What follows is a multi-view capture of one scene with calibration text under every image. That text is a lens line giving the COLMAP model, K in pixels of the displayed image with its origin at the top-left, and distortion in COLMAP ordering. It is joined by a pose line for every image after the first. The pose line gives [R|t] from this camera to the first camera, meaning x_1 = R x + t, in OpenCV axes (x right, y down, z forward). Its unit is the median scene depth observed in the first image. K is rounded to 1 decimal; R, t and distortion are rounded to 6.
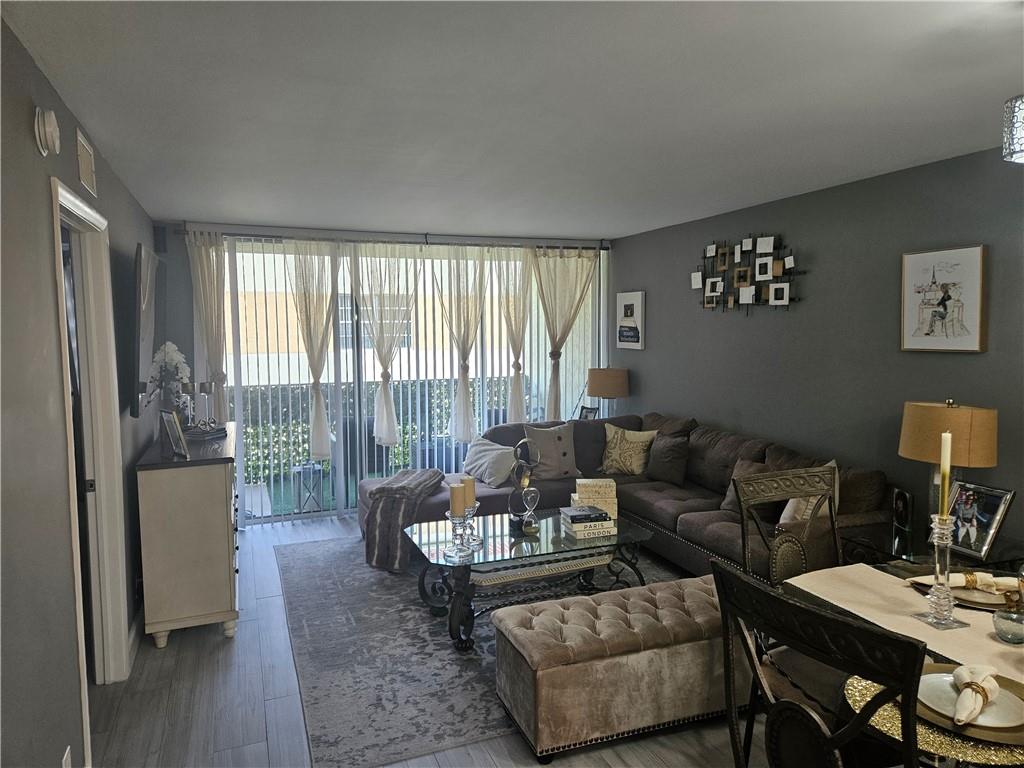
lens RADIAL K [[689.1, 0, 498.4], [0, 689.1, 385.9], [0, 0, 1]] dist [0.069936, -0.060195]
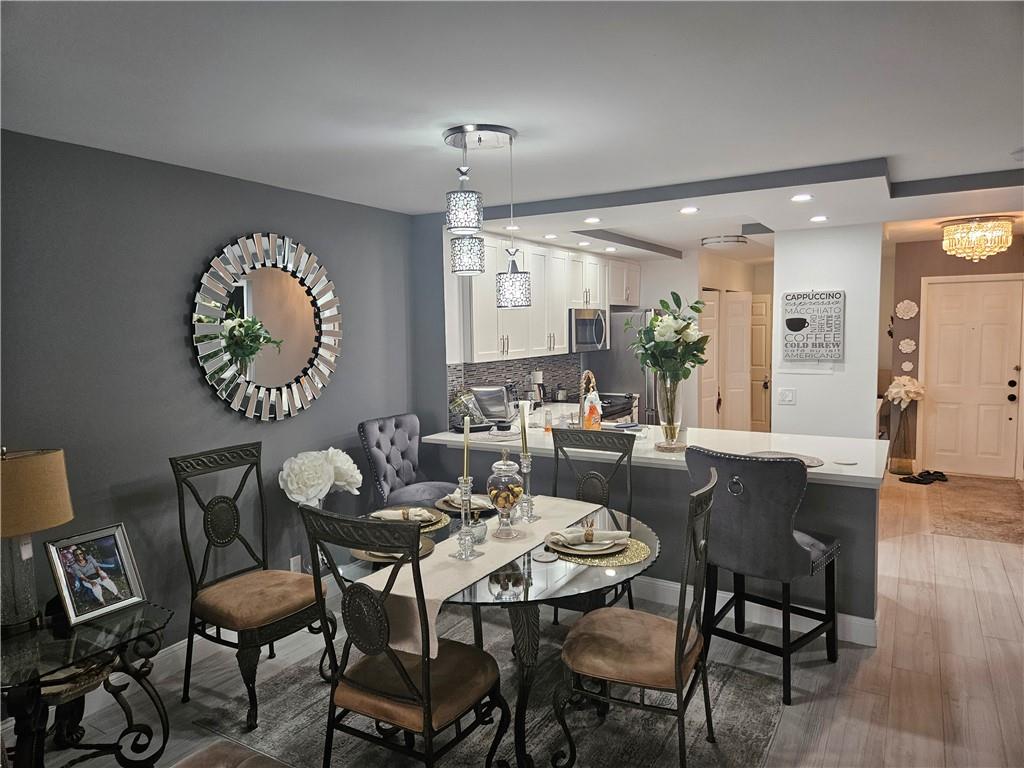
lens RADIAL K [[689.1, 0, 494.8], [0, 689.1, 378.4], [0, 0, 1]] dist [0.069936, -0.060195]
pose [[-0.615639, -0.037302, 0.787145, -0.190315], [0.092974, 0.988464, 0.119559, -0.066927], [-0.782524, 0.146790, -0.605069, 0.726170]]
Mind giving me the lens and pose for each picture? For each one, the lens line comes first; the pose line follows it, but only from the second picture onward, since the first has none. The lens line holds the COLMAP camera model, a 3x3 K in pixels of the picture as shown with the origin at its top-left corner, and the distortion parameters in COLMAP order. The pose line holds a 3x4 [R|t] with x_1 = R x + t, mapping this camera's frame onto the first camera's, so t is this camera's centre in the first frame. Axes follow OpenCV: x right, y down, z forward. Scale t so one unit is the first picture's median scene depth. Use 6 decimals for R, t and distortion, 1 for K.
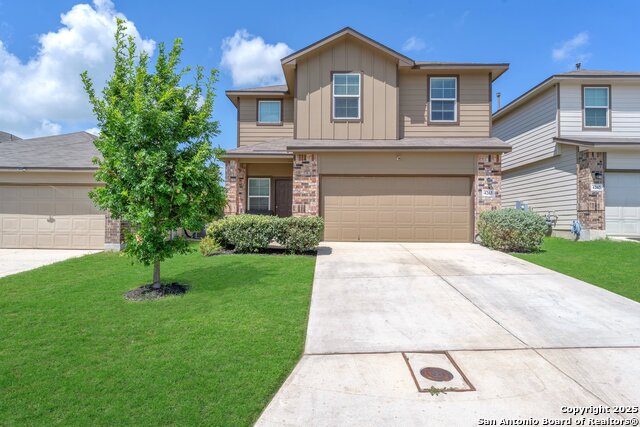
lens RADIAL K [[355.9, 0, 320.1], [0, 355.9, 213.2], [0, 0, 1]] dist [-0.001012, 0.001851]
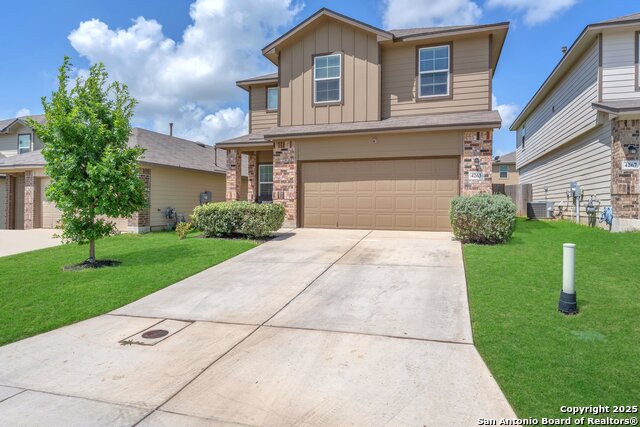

____

Your answer must reproduce exactly the lines from the line with "Mind giving me" through the end of the material, both ends included, with every picture dropped.

Mind giving me the lens and pose for each picture? For each one, the lens line comes first; the pose line follows it, but only from the second picture onward, since the first has none. The lens line holds the COLMAP camera model, a 3x3 K in pixels of the picture as shown with the origin at its top-left corner, and the distortion parameters in COLMAP order. The pose line holds a 3x4 [R|t] with x_1 = R x + t, mapping this camera's frame onto the first camera's, so t is this camera's centre in the first frame. Axes follow OpenCV: x right, y down, z forward. Scale t so one unit is the first picture's median scene depth. Use 6 decimals for R, t and distortion, 1 for K.
lens RADIAL K [[355.9, 0, 320.1], [0, 355.9, 213.2], [0, 0, 1]] dist [-0.001012, 0.001851]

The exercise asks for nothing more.